The fall of Windows 8

Paul Thurrott:

Windows 8 is not well-designed. Its a mess. But Windows 8 is a bigger problem than that. Windows 8 is a disaster in every sense of the word.

This is not open to debate, is not part of some cute imaginary world where everyone’s opinion is equally valid or whatever. Windows 8 is a disaster. Period.

This is a pretty stark contrast to where we were when Windows 8 was shown at the BUILD conference two and a half years ago. The most over-the-top gushing piece had to be this one by Zach Epstein at The Boy Genius report. According to Epstein, only Apple bloggers couldn’t see the stunning coup Microsoft had pulled off.

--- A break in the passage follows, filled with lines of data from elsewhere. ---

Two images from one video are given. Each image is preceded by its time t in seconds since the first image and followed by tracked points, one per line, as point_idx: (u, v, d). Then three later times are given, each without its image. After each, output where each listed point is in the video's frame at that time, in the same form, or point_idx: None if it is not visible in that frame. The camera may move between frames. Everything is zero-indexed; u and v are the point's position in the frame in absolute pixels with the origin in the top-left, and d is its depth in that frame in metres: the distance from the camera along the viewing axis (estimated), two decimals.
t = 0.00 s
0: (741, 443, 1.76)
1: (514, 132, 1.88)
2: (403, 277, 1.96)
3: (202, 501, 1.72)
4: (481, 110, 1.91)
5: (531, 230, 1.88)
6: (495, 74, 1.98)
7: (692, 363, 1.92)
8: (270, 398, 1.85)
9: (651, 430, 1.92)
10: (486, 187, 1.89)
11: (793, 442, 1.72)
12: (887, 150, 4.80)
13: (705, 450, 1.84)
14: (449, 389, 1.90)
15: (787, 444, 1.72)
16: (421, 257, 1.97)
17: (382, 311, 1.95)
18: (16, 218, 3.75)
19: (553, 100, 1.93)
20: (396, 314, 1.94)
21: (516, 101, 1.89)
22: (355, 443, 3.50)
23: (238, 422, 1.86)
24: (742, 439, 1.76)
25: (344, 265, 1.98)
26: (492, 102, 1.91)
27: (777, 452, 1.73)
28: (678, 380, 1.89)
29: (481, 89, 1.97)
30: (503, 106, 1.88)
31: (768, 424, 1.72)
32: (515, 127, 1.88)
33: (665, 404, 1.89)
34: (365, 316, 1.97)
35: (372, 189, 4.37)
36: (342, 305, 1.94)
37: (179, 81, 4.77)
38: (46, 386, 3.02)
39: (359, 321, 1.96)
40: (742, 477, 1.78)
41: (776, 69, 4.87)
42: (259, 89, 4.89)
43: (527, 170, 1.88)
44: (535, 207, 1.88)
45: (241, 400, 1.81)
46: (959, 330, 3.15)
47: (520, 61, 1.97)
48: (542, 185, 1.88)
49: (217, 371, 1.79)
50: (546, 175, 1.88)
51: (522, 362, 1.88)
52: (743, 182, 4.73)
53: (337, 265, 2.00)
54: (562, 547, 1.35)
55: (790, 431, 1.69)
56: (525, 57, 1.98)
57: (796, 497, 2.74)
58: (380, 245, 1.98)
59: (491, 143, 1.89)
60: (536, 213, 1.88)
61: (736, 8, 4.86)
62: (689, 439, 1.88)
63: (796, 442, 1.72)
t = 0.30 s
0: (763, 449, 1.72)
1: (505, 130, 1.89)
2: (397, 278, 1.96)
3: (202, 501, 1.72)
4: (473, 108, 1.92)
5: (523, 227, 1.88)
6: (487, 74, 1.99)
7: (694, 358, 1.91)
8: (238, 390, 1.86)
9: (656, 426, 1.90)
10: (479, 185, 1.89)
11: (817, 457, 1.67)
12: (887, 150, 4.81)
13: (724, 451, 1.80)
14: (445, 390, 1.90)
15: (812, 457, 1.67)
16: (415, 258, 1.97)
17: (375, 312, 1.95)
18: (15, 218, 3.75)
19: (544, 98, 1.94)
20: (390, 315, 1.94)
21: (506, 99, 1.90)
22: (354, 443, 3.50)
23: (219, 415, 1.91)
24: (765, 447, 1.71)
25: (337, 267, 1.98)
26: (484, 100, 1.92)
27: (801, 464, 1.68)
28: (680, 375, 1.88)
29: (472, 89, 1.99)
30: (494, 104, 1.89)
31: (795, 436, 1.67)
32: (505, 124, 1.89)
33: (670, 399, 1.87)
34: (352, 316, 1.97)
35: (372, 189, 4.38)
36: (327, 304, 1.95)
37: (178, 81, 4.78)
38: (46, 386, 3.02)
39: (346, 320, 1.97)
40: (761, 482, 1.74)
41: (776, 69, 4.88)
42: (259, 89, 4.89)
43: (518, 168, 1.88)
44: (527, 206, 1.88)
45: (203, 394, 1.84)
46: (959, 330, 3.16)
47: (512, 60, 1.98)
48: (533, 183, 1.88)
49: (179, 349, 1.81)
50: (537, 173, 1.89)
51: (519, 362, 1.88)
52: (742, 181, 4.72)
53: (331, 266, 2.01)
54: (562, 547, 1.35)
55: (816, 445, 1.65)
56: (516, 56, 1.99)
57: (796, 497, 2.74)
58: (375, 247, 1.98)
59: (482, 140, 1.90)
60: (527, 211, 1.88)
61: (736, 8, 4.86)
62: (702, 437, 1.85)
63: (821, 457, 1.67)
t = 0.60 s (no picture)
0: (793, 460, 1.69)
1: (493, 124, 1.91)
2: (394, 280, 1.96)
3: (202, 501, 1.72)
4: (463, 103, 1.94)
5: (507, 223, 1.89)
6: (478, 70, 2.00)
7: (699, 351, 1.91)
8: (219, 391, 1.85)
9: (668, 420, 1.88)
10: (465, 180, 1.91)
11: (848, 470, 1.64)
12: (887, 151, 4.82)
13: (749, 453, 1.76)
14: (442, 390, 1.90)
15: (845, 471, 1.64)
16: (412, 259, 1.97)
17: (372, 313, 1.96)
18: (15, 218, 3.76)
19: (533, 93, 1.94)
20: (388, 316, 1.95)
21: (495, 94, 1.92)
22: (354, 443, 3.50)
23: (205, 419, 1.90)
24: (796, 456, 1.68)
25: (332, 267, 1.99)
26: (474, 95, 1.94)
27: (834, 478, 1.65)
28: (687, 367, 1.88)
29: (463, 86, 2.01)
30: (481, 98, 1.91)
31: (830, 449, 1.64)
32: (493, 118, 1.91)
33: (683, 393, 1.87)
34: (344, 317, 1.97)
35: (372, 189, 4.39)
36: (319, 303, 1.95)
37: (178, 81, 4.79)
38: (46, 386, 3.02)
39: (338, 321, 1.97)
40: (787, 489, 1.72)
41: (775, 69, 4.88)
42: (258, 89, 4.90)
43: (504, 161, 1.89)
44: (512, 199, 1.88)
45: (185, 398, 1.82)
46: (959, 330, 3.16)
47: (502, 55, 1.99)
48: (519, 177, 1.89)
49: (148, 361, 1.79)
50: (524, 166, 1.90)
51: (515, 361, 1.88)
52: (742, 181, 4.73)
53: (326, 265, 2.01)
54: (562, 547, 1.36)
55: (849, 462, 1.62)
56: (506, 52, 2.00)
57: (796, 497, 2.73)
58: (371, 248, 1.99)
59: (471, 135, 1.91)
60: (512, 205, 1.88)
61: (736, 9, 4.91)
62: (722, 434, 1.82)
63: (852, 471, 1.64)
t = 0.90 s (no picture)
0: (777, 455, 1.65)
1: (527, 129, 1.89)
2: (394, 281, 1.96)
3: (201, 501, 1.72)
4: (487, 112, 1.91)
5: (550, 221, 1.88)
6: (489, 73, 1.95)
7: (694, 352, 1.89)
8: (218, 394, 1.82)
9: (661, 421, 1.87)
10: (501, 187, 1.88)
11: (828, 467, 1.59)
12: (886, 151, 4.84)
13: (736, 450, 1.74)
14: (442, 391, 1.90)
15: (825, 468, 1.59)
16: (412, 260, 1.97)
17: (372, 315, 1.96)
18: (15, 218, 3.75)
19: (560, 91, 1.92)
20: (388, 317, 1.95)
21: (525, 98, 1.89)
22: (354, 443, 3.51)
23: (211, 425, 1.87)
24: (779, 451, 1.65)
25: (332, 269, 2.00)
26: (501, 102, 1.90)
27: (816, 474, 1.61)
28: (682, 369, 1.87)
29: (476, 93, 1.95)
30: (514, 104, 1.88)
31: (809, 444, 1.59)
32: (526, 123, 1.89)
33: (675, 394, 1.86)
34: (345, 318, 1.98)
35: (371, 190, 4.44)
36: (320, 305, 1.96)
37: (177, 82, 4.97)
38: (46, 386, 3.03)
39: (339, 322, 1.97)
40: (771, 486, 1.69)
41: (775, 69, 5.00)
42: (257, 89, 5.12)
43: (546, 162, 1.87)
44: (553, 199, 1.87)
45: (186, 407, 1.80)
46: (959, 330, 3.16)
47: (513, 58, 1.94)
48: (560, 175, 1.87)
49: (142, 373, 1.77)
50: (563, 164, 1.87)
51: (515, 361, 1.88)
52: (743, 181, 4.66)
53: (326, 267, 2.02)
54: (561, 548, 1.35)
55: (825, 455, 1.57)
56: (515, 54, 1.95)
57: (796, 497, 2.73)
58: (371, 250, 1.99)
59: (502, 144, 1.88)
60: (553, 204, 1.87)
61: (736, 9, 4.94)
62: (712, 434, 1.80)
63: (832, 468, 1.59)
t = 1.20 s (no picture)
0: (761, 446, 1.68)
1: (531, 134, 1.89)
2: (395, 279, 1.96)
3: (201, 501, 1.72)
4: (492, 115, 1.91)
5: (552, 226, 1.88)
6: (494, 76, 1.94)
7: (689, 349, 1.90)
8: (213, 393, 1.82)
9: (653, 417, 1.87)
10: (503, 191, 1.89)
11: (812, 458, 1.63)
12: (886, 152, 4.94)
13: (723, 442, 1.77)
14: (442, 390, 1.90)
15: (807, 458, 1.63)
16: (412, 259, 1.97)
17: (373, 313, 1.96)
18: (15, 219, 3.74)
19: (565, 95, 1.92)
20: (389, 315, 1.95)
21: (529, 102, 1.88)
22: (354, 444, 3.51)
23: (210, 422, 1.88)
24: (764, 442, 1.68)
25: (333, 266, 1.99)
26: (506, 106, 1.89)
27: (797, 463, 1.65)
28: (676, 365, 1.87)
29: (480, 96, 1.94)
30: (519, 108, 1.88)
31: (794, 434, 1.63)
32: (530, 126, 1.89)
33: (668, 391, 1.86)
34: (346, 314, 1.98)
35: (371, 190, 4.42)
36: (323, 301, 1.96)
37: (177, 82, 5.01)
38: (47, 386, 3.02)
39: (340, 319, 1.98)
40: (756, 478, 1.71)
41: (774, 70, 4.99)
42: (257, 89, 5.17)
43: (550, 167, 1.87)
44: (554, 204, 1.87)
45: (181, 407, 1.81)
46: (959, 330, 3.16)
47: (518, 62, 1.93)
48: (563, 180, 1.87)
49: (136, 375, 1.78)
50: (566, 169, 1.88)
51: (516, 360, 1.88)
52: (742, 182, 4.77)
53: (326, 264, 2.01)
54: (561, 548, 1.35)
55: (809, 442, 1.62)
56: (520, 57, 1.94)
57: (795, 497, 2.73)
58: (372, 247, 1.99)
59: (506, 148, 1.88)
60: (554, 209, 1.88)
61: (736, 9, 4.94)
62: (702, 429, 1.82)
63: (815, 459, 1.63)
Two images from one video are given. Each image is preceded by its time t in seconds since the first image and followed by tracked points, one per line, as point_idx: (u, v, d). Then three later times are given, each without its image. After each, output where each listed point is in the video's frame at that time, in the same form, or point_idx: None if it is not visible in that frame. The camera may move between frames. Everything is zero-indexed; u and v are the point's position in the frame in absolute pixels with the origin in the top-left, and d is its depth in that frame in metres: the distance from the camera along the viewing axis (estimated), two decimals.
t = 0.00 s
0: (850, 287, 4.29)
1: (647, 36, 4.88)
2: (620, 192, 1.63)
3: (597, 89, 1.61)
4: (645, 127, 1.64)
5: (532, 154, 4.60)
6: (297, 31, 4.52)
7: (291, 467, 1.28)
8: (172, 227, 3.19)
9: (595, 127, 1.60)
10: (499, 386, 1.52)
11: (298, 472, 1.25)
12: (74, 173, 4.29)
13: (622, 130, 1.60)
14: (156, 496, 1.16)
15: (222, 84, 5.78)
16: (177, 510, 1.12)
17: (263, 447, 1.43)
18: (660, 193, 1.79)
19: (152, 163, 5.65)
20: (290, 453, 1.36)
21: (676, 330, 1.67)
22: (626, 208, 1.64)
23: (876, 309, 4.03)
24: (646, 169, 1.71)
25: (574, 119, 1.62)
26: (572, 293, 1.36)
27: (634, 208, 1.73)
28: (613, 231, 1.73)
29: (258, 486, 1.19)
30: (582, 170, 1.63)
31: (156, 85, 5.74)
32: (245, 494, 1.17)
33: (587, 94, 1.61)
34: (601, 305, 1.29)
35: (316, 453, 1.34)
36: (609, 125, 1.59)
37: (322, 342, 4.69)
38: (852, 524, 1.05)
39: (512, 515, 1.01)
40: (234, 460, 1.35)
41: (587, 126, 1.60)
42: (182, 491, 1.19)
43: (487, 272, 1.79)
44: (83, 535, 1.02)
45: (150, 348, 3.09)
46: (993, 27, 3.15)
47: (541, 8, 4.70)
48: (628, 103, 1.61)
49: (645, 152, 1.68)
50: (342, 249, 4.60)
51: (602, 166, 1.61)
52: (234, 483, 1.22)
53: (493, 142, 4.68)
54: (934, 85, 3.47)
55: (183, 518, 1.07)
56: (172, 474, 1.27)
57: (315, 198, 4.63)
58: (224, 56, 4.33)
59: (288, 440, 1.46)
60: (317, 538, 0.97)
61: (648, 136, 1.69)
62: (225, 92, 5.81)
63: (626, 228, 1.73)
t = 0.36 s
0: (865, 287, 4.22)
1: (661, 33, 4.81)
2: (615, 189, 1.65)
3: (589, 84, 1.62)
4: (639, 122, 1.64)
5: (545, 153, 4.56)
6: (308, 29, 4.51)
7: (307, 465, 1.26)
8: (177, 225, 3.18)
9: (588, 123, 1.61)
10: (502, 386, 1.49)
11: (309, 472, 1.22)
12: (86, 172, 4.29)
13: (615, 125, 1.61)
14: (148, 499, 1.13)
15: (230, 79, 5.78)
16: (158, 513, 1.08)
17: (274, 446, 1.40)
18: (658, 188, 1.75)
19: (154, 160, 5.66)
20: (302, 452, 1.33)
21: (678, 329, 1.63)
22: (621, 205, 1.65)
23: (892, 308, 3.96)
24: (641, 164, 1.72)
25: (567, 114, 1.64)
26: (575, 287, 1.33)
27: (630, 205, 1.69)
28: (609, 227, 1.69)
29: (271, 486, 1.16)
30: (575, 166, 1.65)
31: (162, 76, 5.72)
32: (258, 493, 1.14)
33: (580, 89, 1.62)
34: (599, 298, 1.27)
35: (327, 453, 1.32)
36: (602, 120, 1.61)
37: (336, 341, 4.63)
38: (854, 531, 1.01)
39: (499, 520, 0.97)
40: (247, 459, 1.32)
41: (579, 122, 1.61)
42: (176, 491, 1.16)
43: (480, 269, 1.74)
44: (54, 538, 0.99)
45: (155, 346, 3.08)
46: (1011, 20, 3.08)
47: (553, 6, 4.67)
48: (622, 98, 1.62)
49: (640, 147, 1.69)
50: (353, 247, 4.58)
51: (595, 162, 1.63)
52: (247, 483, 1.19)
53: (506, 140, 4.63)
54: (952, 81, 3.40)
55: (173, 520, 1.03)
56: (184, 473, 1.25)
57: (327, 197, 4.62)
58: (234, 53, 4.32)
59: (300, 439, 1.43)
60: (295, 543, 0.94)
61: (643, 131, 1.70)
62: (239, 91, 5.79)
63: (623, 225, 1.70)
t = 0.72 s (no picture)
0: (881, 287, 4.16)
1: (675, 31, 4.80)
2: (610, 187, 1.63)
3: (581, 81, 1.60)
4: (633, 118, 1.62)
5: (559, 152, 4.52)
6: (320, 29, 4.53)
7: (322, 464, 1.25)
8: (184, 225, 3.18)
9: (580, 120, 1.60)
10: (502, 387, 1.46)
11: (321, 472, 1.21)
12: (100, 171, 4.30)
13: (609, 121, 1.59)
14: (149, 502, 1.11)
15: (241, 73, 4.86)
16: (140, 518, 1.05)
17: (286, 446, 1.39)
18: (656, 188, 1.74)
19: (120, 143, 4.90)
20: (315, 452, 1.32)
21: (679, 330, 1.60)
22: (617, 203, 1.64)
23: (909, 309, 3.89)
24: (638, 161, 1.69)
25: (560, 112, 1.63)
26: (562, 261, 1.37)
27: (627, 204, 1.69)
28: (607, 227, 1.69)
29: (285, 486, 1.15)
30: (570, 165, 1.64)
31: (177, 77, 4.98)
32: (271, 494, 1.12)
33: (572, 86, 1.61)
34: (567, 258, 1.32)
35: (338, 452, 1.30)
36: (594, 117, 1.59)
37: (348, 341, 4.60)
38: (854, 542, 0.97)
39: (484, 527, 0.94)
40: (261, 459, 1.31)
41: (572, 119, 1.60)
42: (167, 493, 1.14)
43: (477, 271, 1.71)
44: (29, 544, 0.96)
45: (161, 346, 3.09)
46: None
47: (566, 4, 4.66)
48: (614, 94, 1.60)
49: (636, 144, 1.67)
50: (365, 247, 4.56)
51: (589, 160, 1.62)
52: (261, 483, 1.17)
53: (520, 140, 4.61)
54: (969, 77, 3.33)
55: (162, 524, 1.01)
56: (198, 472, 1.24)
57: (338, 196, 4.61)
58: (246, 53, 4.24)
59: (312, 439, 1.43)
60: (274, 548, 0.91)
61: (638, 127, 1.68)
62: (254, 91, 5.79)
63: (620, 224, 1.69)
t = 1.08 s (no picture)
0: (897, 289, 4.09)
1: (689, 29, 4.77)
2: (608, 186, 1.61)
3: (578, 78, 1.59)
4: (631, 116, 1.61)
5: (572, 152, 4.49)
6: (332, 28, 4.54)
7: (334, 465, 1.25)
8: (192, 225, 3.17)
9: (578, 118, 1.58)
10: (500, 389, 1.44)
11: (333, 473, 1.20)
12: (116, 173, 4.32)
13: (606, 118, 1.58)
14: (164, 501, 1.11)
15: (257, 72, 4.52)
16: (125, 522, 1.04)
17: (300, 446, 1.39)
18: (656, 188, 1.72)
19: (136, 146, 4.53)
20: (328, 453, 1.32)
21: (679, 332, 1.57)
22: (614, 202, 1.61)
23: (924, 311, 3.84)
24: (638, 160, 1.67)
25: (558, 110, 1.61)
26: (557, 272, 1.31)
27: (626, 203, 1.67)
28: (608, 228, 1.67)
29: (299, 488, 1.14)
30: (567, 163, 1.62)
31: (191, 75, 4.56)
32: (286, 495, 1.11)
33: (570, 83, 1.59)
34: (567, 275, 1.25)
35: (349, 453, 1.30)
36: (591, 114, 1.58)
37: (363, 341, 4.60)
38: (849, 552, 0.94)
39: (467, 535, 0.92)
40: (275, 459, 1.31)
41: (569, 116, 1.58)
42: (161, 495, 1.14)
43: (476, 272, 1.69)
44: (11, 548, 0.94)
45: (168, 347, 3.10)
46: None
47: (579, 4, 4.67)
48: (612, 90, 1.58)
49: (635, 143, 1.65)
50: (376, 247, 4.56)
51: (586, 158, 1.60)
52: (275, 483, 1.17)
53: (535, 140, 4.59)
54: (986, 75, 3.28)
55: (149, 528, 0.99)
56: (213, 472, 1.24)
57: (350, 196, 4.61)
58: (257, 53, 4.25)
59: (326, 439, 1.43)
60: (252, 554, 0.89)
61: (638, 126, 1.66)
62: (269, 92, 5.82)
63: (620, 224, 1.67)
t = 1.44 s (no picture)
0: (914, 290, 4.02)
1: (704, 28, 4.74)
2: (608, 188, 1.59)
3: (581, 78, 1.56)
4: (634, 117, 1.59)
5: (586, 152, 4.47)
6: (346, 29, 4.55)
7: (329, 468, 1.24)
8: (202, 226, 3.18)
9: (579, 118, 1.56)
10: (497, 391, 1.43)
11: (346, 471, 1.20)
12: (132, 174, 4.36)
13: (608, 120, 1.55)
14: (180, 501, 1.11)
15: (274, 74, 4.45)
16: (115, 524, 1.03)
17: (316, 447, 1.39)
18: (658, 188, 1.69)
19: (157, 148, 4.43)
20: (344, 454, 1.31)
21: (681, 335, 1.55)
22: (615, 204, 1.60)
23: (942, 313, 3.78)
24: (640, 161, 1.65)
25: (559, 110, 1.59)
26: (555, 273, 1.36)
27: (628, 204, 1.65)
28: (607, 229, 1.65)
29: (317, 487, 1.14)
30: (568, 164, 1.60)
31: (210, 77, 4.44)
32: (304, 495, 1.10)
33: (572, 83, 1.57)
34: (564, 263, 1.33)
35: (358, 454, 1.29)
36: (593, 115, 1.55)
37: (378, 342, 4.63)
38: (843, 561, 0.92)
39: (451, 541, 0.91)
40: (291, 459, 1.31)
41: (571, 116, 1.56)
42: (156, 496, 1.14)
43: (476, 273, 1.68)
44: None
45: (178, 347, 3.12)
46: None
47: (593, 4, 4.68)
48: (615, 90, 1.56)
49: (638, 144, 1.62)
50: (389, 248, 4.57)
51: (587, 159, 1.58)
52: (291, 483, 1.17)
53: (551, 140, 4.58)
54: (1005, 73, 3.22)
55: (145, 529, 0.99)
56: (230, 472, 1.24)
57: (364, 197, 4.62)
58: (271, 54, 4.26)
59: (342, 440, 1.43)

…Apple bloggers were apparently so flustered by the platform that they resorted to bombarding Twitter with jokes about cooling fans and Silverlight instead of stopping for a moment to realize that Microsoft is showing us the future of computing

Apple paved the way but Microsoft will get there first with Windows 8.

It’s either a really long road or it’s not just snarky Apple bloggers that are too stupid to appreciate Microsoft’s vision, it’s their own customers. Even at the time it was pretty obvious the things Epstein was talking about weren’t realistic. You can’t use a tablet to run Photoshop on dual monitors and get all-day battery life. What are you even talking about?

But, hey, even I called Windows 8 “my favorite version of Windows ever”,¬†although that was damning it with faint praise. It was also probably a bad sign as I’m the last person Microsoft should have been trying to appeal to. First and foremost they needed to appeal to their users. And this gets us back to their “all-in-one” decision.

We can argue about the technical merits of that decision, but what is unarguable is that Microsoft’s path alienated its existing user base. Microsoft (and Epstein) fell victim to their pie-eyed optimism that all people wanted to do was run Office on their tablets. That they could take away the Start menu and solder Metro onto the Windows desktop and have an operating system that worked crappily with both touch and a mouse and it would be OK as long as people could get “real work” done which they apparently do while dancing.

Nobody cared, and now they have to try to unroll the damage they did and figure out where to go from here. On the plus side, Microsoft’s a much more interesting story than Apple right now. If not for very good reasons.